Лин Вэнь смотрит на него с безразличным выражением лица. Фэн Синь смеётся в его голове.
Му Цин испепеляет его взглядом. Он намеренно игнорирует лезущие в голову воспоминания о собственном поведении, когда хоть капля алкоголя попадала в его организм и сжимает чарку. Он не собирается проявлять слабость перед всеми чиновниками Верхних Небес, отказываясь, и тем более не доставит Фэн Синю удовольствия дразнить его из-за этого ближайшее десятилетие. Кроме того, это всего лишь одна маленькая чашка, что может случиться?
«Ты глуп, если думаешь, что я за это не отыграюсь», – шипит он в сеть и подносит ёмкость ко рту, осушая её в несколько больших глотков.
Небожители удивлённо охают, а Пэй Мин сводит руки на спиной, чтобы не вскинуть их в победном жесте. Его ловушка захлопнулась, поймав свою добычу, как и ожидалось, рыбка попалась на крючок!
«Только не напейся, генерал Сюаньчжэнь, знай меру», – поддевает Фэн Синь.
«Пошёл ты, генерал Цзюйян», – парирует Му Цин, вскидывая подбородок и заставляя его подавиться собственным напитком. Дни, когда он милосердно молчал о титуле, канули в лету – в эти дни он провоцирует, и отнюдь не на драки.
К этому моменту Фэн Синь почти полностью погребён под насмешками и тонкими намёками, но то ли он их не понимает, то ли осознанно прикидывается дурачком.
Держится изо всех сил, – если бы вы спросили его самого.

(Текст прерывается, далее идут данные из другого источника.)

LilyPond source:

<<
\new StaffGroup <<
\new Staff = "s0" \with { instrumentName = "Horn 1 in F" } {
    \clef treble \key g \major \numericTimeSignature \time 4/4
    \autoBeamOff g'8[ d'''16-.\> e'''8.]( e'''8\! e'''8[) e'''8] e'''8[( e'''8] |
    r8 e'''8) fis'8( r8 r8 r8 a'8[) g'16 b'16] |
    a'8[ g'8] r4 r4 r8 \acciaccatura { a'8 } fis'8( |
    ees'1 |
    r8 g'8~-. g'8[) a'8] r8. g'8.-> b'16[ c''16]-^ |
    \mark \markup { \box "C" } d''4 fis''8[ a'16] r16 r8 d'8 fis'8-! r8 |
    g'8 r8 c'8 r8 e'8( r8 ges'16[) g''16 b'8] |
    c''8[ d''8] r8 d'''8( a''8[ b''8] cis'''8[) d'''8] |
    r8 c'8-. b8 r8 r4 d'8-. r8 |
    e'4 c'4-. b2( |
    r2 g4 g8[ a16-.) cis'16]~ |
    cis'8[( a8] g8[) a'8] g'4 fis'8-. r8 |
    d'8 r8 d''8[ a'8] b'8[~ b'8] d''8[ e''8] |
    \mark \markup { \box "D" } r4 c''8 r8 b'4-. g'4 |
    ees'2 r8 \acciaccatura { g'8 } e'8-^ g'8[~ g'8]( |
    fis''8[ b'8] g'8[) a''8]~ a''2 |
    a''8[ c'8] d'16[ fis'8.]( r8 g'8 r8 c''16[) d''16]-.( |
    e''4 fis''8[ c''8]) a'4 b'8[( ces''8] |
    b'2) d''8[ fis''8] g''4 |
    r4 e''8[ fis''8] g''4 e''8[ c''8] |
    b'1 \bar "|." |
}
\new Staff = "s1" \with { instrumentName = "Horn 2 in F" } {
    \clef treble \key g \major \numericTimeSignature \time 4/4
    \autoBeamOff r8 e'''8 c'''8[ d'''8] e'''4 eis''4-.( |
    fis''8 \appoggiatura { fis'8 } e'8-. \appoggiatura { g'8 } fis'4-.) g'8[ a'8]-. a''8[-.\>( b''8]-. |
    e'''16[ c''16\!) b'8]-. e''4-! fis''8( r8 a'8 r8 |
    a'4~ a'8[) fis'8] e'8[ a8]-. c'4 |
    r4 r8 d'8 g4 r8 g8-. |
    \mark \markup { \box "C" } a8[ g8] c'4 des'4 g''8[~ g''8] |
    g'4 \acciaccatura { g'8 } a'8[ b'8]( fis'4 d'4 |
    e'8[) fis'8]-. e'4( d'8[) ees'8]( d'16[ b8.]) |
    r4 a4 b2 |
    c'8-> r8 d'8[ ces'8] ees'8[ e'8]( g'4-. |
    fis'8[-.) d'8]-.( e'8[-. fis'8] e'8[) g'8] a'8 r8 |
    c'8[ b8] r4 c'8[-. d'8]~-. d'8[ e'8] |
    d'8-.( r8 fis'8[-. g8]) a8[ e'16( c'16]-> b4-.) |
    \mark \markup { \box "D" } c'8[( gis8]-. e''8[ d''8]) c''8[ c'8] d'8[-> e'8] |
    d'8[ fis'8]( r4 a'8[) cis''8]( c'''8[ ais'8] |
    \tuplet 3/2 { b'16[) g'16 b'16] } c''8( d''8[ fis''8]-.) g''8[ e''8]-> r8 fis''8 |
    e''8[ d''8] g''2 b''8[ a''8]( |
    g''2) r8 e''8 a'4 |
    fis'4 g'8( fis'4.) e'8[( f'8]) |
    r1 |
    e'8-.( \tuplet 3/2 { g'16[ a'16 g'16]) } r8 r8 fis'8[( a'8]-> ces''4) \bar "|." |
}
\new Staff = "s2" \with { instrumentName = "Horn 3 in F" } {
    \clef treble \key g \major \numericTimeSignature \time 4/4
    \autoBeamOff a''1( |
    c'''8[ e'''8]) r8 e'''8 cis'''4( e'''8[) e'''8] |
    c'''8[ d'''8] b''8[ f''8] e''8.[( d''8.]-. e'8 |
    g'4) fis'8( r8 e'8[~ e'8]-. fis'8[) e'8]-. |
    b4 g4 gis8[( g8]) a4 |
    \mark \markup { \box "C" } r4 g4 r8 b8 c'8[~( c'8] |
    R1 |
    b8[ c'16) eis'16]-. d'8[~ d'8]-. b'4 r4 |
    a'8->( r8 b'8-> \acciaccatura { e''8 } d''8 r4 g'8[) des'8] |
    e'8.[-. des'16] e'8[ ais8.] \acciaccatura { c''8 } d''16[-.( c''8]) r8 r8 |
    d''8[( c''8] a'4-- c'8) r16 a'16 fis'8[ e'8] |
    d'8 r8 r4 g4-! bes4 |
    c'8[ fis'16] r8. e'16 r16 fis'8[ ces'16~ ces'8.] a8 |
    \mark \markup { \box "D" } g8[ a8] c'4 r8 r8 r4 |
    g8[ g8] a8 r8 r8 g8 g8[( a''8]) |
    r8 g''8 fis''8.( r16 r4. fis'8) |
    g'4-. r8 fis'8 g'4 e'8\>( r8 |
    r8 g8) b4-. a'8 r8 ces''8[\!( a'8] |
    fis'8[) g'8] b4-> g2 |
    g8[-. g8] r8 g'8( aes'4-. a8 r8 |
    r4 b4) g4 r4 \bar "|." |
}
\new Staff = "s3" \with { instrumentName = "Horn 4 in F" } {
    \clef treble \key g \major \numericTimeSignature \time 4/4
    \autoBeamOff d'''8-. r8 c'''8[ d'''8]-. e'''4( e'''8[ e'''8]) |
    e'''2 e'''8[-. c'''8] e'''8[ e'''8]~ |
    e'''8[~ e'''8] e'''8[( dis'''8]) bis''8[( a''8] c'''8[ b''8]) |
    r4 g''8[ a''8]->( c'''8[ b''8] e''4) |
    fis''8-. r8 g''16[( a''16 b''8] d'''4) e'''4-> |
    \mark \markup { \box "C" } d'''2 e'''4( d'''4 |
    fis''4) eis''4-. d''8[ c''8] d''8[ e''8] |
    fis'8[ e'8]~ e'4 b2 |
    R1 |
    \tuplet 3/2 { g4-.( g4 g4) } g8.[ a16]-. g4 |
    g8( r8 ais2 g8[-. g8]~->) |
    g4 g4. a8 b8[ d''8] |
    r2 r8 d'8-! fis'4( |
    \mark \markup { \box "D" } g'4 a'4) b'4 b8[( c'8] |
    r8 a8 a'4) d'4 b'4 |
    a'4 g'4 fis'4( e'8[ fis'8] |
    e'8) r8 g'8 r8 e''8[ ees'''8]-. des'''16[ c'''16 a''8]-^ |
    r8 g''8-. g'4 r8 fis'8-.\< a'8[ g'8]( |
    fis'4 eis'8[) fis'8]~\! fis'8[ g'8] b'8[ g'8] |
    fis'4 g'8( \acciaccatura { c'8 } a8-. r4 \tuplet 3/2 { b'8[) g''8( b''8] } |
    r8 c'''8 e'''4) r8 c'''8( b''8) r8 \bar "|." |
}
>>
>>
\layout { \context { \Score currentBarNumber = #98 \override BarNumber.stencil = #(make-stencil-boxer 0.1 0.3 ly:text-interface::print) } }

«Где твои грёбаные приличия, мы же за столом», – злобно фырчит он, пока откашливается.
«Это должно было меня остановить?» – получает насмешливо в ответ.
Фэн Синь сгибает ложку.
Му Цин ожидает чего угодно, но того, что в действительности происходит, когда занавес открывается, он не мог бы предугадать и с двадцатой попытки. Он смутно вспоминает о том, не придумал ли он всё-таки слово, точно описывающее кучу подозрительных случайностей, на том не свидании с Фэн Синем.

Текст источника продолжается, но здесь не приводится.